*** Extracted data ***

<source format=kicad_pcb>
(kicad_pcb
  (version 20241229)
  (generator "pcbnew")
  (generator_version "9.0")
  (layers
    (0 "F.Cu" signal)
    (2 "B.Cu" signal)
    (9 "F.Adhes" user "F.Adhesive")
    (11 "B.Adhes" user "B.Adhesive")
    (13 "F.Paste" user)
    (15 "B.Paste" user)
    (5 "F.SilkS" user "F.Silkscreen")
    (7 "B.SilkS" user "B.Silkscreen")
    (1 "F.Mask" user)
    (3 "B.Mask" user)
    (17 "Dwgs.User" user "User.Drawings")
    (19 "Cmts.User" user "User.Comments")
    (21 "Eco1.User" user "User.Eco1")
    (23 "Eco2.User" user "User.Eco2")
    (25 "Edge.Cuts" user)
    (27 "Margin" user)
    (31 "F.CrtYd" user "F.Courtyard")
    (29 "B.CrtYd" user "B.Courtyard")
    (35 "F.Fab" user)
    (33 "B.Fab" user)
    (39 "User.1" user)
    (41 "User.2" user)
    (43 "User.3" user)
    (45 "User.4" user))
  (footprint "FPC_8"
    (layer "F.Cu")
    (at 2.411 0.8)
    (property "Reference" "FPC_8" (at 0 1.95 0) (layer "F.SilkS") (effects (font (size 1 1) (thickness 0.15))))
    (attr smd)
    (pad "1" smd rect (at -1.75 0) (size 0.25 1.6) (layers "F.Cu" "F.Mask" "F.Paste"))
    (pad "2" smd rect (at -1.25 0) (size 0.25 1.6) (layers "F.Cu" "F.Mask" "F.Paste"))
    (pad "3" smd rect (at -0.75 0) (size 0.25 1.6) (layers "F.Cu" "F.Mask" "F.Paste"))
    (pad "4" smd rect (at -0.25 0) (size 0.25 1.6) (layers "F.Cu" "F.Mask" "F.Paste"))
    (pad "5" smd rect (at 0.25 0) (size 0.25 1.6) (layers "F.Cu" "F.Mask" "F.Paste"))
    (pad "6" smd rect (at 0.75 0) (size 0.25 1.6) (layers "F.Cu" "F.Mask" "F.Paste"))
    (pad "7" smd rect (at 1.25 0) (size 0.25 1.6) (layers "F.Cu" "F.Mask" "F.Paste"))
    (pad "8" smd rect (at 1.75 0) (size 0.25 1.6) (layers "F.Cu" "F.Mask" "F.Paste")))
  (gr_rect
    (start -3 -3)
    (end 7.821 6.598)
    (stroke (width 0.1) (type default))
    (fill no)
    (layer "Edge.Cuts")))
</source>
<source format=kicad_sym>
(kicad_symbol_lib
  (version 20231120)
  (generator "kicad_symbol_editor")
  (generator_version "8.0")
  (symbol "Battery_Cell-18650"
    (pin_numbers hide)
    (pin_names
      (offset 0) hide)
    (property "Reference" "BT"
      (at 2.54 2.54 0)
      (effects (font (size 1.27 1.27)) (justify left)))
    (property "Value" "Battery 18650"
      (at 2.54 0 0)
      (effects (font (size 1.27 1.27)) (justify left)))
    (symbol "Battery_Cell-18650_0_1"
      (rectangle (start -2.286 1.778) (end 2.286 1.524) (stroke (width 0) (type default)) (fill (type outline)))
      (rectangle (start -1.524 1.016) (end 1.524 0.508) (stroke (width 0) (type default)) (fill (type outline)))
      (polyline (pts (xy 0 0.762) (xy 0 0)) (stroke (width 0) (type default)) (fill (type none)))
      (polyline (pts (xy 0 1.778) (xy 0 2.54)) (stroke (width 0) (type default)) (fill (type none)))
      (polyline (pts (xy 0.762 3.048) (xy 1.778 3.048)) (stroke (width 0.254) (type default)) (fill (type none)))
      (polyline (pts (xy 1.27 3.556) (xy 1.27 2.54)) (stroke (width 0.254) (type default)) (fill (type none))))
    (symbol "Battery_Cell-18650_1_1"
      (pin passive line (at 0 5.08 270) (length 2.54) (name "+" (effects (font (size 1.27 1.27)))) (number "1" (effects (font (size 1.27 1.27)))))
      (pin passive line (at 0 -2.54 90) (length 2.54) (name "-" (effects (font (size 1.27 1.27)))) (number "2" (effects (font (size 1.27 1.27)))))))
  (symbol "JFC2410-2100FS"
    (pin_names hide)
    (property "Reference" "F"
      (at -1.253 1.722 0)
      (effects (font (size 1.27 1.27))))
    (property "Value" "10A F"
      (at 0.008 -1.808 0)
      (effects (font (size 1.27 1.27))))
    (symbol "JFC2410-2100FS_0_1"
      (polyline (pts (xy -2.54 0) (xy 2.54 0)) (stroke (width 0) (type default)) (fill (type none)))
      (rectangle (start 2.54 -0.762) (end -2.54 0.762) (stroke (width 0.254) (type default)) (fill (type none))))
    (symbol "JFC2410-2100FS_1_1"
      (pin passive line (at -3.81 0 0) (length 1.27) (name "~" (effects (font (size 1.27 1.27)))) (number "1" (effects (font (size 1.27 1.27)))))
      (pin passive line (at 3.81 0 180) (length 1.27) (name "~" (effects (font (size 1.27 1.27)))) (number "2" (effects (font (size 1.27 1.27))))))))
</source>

*** End of Extracted data ***

Look over the material and return every line where the word "Courtyard" is found.

    (31 "F.CrtYd" user "F.Courtyard")
    (29 "B.CrtYd" user "B.Courtyard")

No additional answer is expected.